Problem:
Echo the stretch of the data from the line that contains "## Example Timings" through the line that contains "run the ECommerce", reproducing both end lines and everything between them. Leave the pictures out of your answer.

Records shown:
◇ ◇ ◇
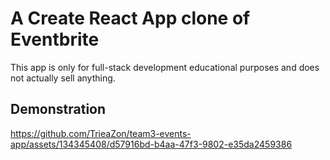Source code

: # A Create React App clone of Eventbrite

This app is only for full-stack development educational purposes and does not actually sell anything.


## Demonstration
https://github.com/TrieaZon/team3-events-app/assets/134345408/d57916bd-b4aa-47f3-9802-e35da2459386

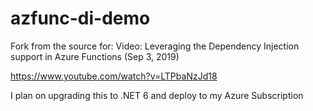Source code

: # azfunc-di-demo
Fork from the source for:
Video: Leveraging the Dependency Injection support in Azure Functions
(Sep 3, 2019)

https://www.youtube.com/watch?v=LTPbaNzJd18

I plan on upgrading this to .NET 6 and deploy to my Azure Subscription
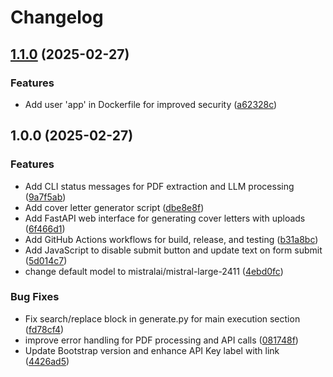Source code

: # Changelog

## [1.1.0](https://github.com/MattKobayashi/cover-letter-writer/compare/v1.0.0...v1.1.0) (2025-02-27)


### Features

* Add user 'app' in Dockerfile for improved security ([a62328c](https://github.com/MattKobayashi/cover-letter-writer/commit/a62328c2d9c1928a2b15716f4f73a4427e377dcd))

## 1.0.0 (2025-02-27)


### Features

* Add CLI status messages for PDF extraction and LLM processing ([9a7f5ab](https://github.com/MattKobayashi/cover-letter-writer/commit/9a7f5ab0d1577f14389ddd194154f081f5afc979))
* Add cover letter generator script ([dbe8e8f](https://github.com/MattKobayashi/cover-letter-writer/commit/dbe8e8ff0f657707eadd14f0804dd386f736efe0))
* Add FastAPI web interface for generating cover letters with uploads ([6f466d1](https://github.com/MattKobayashi/cover-letter-writer/commit/6f466d1ab259f8d6211ef400dd72a2ca74d1d8a5))
* Add GitHub Actions workflows for build, release, and testing ([b31a8bc](https://github.com/MattKobayashi/cover-letter-writer/commit/b31a8bc6ffc97b02050184c3138ff79093160064))
* Add JavaScript to disable submit button and update text on form submit ([5d014c7](https://github.com/MattKobayashi/cover-letter-writer/commit/5d014c7c23659400d3d389371fb0bd45c6a67667))
* change default model to mistralai/mistral-large-2411 ([4ebd0fc](https://github.com/MattKobayashi/cover-letter-writer/commit/4ebd0fc351787893ba7b093c12fc01ecbe78f279))


### Bug Fixes

* Fix search/replace block in generate.py for main execution section ([fd78cf4](https://github.com/MattKobayashi/cover-letter-writer/commit/fd78cf4468ef72b0b9febb01bd1d3d8b313df28c))
* improve error handling for PDF processing and API calls ([081748f](https://github.com/MattKobayashi/cover-letter-writer/commit/081748fe25e91e26d6f099d7da00202036c69132))
* Update Bootstrap version and enhance API Key label with link ([4426ad5](https://github.com/MattKobayashi/cover-letter-writer/commit/4426ad500524591d4c8c18829a4da6bcd099c043))
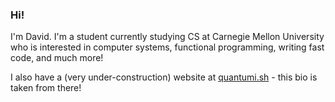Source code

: ### Hi!
I'm David. I'm a student currently studying CS at Carnegie Mellon University who is interested in computer systems, functional programming, writing fast code, and much more! 

I also have a (very under-construction) website at [quantumi.sh](https://quantumi.sh) - this bio is taken from there!
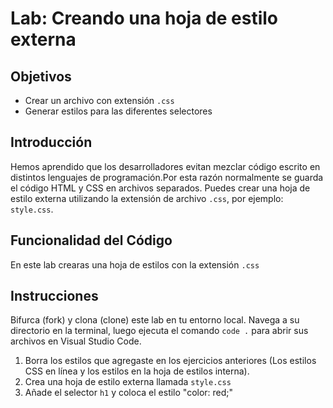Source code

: # Lab: Creando una hoja de estilo externa

## Objetivos
- Crear un archivo con extensión `.css`
- Generar estilos para las diferentes selectores

## Introducción 
Hemos aprendido que los desarrolladores evitan mezclar código escrito en distintos lenguajes de programación.Por esta razón normalmente se guarda el código HTML y CSS en archivos separados.
Puedes crear una hoja de estilo externa utilizando la extensión de archivo `.css`, por ejemplo: `style.css`.


## Funcionalidad del Código
En este lab crearas una hoja de estilos con la extensión `.css`

## Instrucciones
Bifurca (fork) y clona (clone) este lab en tu entorno local. Navega a su directorio en la terminal, luego ejecuta el comando `code .` para abrir sus archivos en Visual Studio Code. 

1. Borra los estilos que agregaste en los ejercicios anteriores (Los estilos CSS en línea y los estilos en la hoja de estilos interna).  
2. Crea una hoja de estilo externa llamada `style.css`
3. Añade el selector `h1` y coloca el estilo "color: red;"
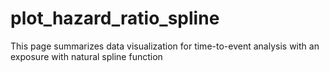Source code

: # plot_hazard_ratio_spline
This page summarizes data visualization for time-to-event analysis with an exposure with natural spline function
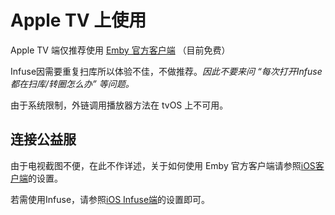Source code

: # Apple TV 上使用

Apple TV 端仅推荐使用 [Emby 官方客户端](https://apps.apple.com/cn/app/emby-for-tv/id1087133526) （目前免费）

Infuse因需要重复扫库所以体验不佳，不做推荐。*因此不要来问 “每次打开Infuse都在扫库/转圈怎么办” 等问题。*

由于系统限制，外链调用播放器方法在 tvOS 上不可用。

## 连接公益服

由于电视截图不便，在此不作详述，关于如何使用 Emby 官方客户端请参照[iOS客户端](https://embywiki.911997.xyz/docs/usage/ios-phone/official-client/index)的设置。

若需使用Infuse，请参照[iOS Infuse端](https://embywiki.911997.xyz/docs/usage/ios-phone/infuse/index)的设置即可。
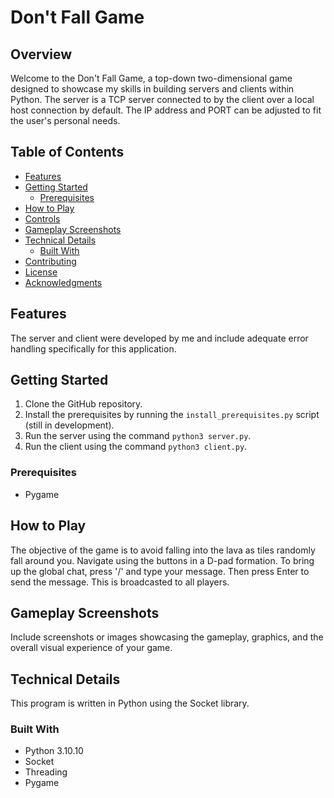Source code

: # Don't Fall Game

## Overview

Welcome to the Don't Fall Game, a top-down two-dimensional game designed to showcase my skills in building servers and clients within Python. The server is a TCP server connected to by the client over a local host connection by default. The IP address and PORT can be adjusted to fit the user's personal needs.

## Table of Contents

- [Features](#features)
- [Getting Started](#getting-started)
  - [Prerequisites](#prerequisites)
- [How to Play](#how-to-play)
- [Controls](#controls)
- [Gameplay Screenshots](#gameplay-screenshots)
- [Technical Details](#technical-details)
  - [Built With](#built-with)
- [Contributing](#contributing)
- [License](#license)
- [Acknowledgments](#acknowledgments)

## Features

The server and client were developed by me and include adequate error handling specifically for this application.

## Getting Started

1. Clone the GitHub repository.
2. Install the prerequisites by running the `install_prerequisites.py` script (still in development).
3. Run the server using the command `python3 server.py`.
4. Run the client using the command `python3 client.py`.

### Prerequisites

- Pygame

## How to Play

The objective of the game is to avoid falling into the lava as tiles randomly fall around you. Navigate using the buttons in a D-pad formation. 
To bring up the global chat, press '/' and type your message. Then press Enter to send the message. This is broadcasted to all players.

## Gameplay Screenshots

Include screenshots or images showcasing the gameplay, graphics, and the overall visual experience of your game.

## Technical Details

This program is written in Python using the Socket library.

### Built With

- Python 3.10.10
- Socket
- Threading
- Pygame
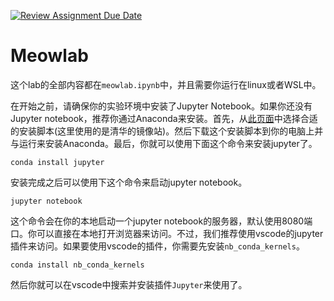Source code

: [![Review Assignment Due Date](https://classroom.github.com/assets/deadline-readme-button-22041afd0340ce965d47ae6ef1cefeee28c7c493a6346c4f15d667ab976d596c.svg)](https://classroom.github.com/a/qPRVdnK4)
# Meowlab

这个lab的全部内容都在`meowlab.ipynb`中，并且需要你运行在linux或者WSL中。

在开始之前，请确保你的实验环境中安装了Jupyter Notebook。如果你还没有Jupyter notebook，推荐你通过Anaconda来安装。首先，从[此页面](https://mirrors.tuna.tsinghua.edu.cn/anaconda/archive/)中选择合适的安装脚本(这里使用的是清华的镜像站)。然后下载这个安装脚本到你的电脑上并与运行来安装Anaconda。最后，你就可以使用下面这个命令来安装jupyter了。

    conda install jupyter

安装完成之后可以使用下这个命令来启动jupyter notebook。

    jupyter notebook

这个命令会在你的本地启动一个jupyter notebook的服务器，默认使用8080端口。你可以直接在本地打开浏览器来访问。不过，我们推荐使用vscode的jupyter插件来访问。如果要使用vscode的插件，你需要先安装`nb_conda_kernels`。

    conda install nb_conda_kernels

然后你就可以在vscode中搜索并安装插件`Jupyter`来使用了。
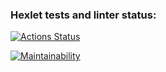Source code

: ### Hexlet tests and linter status:
[![Actions Status](https://github.com/nikitaZeynalov/frontend-project-44/workflows/hexlet-check/badge.svg)](https://github.com/nikitaZeynalov/frontend-project-44/actions)

[![Maintainability](https://api.codeclimate.com/v1/badges/b96565e3b451dc9a54a3/maintainability)](https://codeclimate.com/github/nikitaZeynalov/frontend-project-44/maintainability)
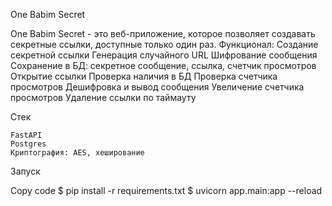 One Babim Secret

One Babim Secret - это веб-приложение, которое позволяет создавать секретные ссылки, доступные только один раз.
Функционал:
    Создание секретной ссылки
        Генерация случайного URL
        Шифрование сообщения
        Сохранение в БД: секретное сообщение, ссылка, счетчик просмотров
    Открытие ссылки
        Проверка наличия в БД
        Проверка счетчика просмотров
        Дешифровка и вывод сообщения
        Увеличение счетчика просмотров
    Удаление ссылки по таймауту

Стек

    FastAPI
    Postgres
    Криптография: AES, хеширование


Запуск

Copy code
$ pip install -r requirements.txt
$ uvicorn app.main:app --reload
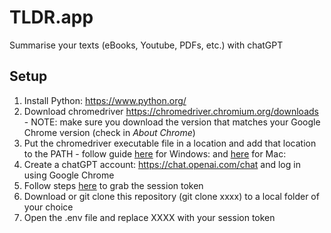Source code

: # TLDR.app
Summarise your texts (eBooks, Youtube, PDFs, etc.) with chatGPT

## Setup
1. Install Python: https://www.python.org/
2. Download chromedriver https://chromedriver.chromium.org/downloads - NOTE: make sure you download the version that matches your Google Chrome version (check in *About Chrome*)
3. Put the chromedriver executable file in a location and add that location to the PATH - follow guide [here](https://www.browserstack.com/guide/run-selenium-tests-using-selenium-chromedriver) for Windows:  and [here](https://www.swtestacademy.com/install-chrome-driver-on-mac/) for Mac: 
4. Create a chatGPT account: https://chat.openai.com/chat and log in using Google Chrome
5. Follow steps [here](https://github.com/acheong08/ChatGPT/wiki/Setup) to grab the session token
5. Download or git clone this repository (git clone xxxx) to a local folder of your choice
6. Open the .env file and replace XXXX with your session token


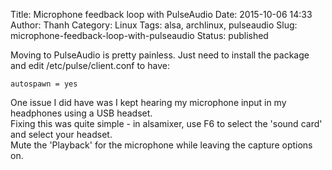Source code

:Title: Microphone feedback loop with PulseAudio
Date: 2015-10-06 14:33
Author: Thanh
Category: Linux
Tags: alsa, archlinux, pulseaudio
Slug: microphone-feedback-loop-with-pulseaudio
Status: published

Moving to PulseAudio is pretty painless. Just need to install the
package and edit /etc/pulse/client.conf to have:

    autospawn = yes

One issue I did have was I kept hearing my microphone input in my
headphones using a USB headset.  
Fixing this was quite simple - in alsamixer, use F6 to select the
'sound card' and select your headset.  
Mute the 'Playback' for the microphone while leaving the capture
options on.
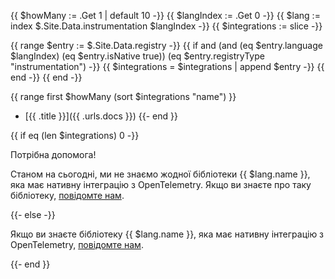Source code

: {{ $howMany := .Get 1 | default 10 -}}
{{ $langIndex := .Get 0 -}}
{{ $lang := index $.Site.Data.instrumentation $langIndex -}}
{{ $integrations := slice -}}

{{ range $entry := $.Site.Data.registry -}}
  {{ if and (and (eq $entry.language $langIndex) (eq $entry.isNative true)) (eq $entry.registryType "instrumentation") -}}
    {{ $integrations = $integrations | append $entry -}}
  {{ end -}}
{{ end -}}

{{ range first $howMany (sort $integrations "name") }}
- [{{ .title }}]({{ .urls.docs }})
{{- end }}

{{ if eq (len $integrations) 0 -}}

<div class="alert alert-secondary" role="alert">
<div class="h4 alert-title">Потрібна допомога!</div>

Станом на сьогодні, ми не знаємо жодної бібліотеки {{ $lang.name }}, яка має нативну інтеграцію з OpenTelemetry. Якщо ви знаєте про таку бібліотеку, [повідомте нам][let us know].

</div>

{{- else -}}

<div class="alert alert-info" role="alert">

Якщо ви знаєте бібліотеку {{ $lang.name }}, яка має нативну інтеграцію з OpenTelemetry, [повідомте нам][let us know].

</div>

{{- end }}

[let us know]:
  https://github.com/open-telemetry/opentelemetry.io/issues/new/choose
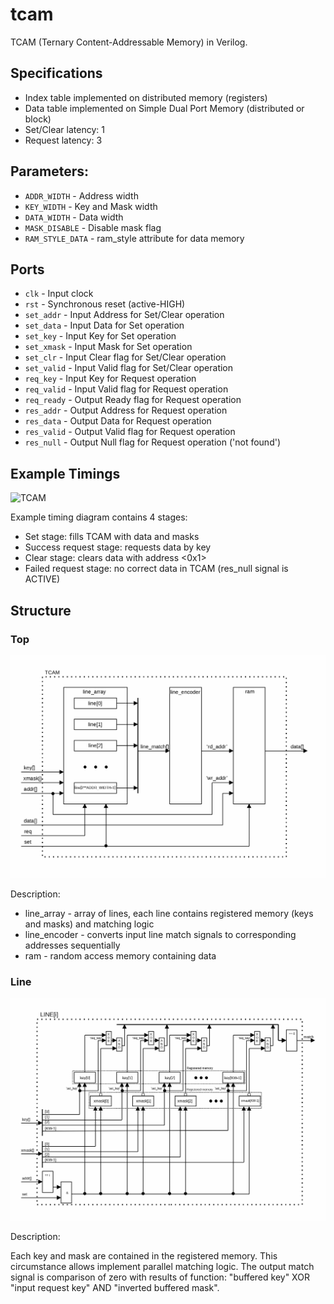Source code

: # tcam
TCAM (Ternary Content-Addressable Memory) in Verilog.

## Specifications
* Index table implemented on distributed memory (registers)
* Data table implemented on Simple Dual Port Memory (distributed or block)
* Set/Clear latency: 1
* Request latency: 3

## Parameters:
* `ADDR_WIDTH`     - Address width
* `KEY_WIDTH`      - Key and Mask width
* `DATA_WIDTH`     - Data width
* `MASK_DISABLE`   - Disable mask flag
* `RAM_STYLE_DATA` - ram_style attribute for data memory

## Ports

* `clk`       - Input clock
* `rst`       - Synchronous reset (active-HIGH)
* `set_addr`  - Input Address for Set/Clear operation
* `set_data`  - Input Data for Set operation
* `set_key`   - Input Key for Set operation
* `set_xmask` - Input Mask for Set operation
* `set_clr`   - Input Clear flag for Set/Clear operation
* `set_valid` - Input Valid flag for Set/Clear operation
* `req_key`   - Input Key for Request operation
* `req_valid` - Input Valid flag for Request operation
* `req_ready` - Output Ready flag for Request operation
* `res_addr`  - Output Address for Request operation
* `res_data`  - Output Data for Request operation
* `res_valid` - Output Valid flag for Request operation
* `res_null`  - Output Null flag for Request operation ('not found')

## Example Timings
![TCAM](/img/timings.gif)

Example timing diagram contains 4 stages:
* Set stage: fills TCAM with data and masks
* Success request stage: requests data by key
* Clear stage: clears data with address <0x1>
* Failed request stage: no correct data in TCAM (res_null signal is ACTIVE)

## Structure
### Top
![Top Structure](/img/structure_top.gif)

Description:
* line_array - array of lines, each line contains registered memory (keys and masks) and matching logic
* line_encoder - converts input line match signals to corresponding addresses sequentially
* ram - random access memory containing data

### Line
![Line Structure](/img/structure_line.gif)

Description:

Each key and mask are contained in the registered memory. This circumstance allows implement parallel matching logic. The output match signal is comparison of zero with results of function: "buffered key" XOR "input request key" AND "inverted buffered mask".
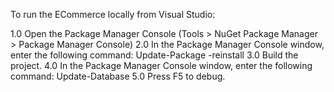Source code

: To run the ECommerce locally from Visual Studio:

1.0 Open the Package Manager Console (Tools > NuGet Package Manager > Package Manager Console)
2.0 In the Package Manager Console window, enter the following command:  Update-Package -reinstall
3.0 Build the project.
4.0 In the Package Manager Console window, enter the following command:  Update-Database 
5.0 Press F5 to debug.
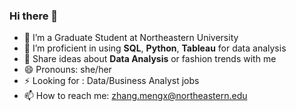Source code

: ### Hi there 👋

- 🔭 I’m a Graduate Student at Northeastern University
- 🌱 I’m proficient in using **SQL**, **Python**, **Tableau** for data analysis  
- 💬 Share ideas about **Data Analysis** or fashion trends with me
- 😄 Pronouns: she/her
- ⚡ Looking for : Data/Business Analyst jobs
- 📫 How to reach me: zhang.mengx@northeastern.edu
◇ ◇ ◇
Solution for this exercise:
## Example Timings
![TCAM](/img/timings.gif)

Example timing diagram contains 4 stages:
* Set stage: fills TCAM with data and masks
* Success request stage: requests data by key
* Clear stage: clears data with address <0x1>
* Failed request stage: no correct data in TCAM (res_null signal is ACTIVE)

## Structure
### Top
![Top Structure](/img/structure_top.gif)

Description:
* line_array - array of lines, each line contains registered memory (keys and masks) and matching logic
* line_encoder - converts input line match signals to corresponding addresses sequentially
* ram - random access memory containing data

### Line
![Line Structure](/img/structure_line.gif)

Description:

Each key and mask are contained in the registered memory. This circumstance allows implement parallel matching logic. The output match signal is comparison of zero with results of function: "buffered key" XOR "input request key" AND "inverted buffered mask".
Source code

: To run the ECommerce locally from Visual Studio:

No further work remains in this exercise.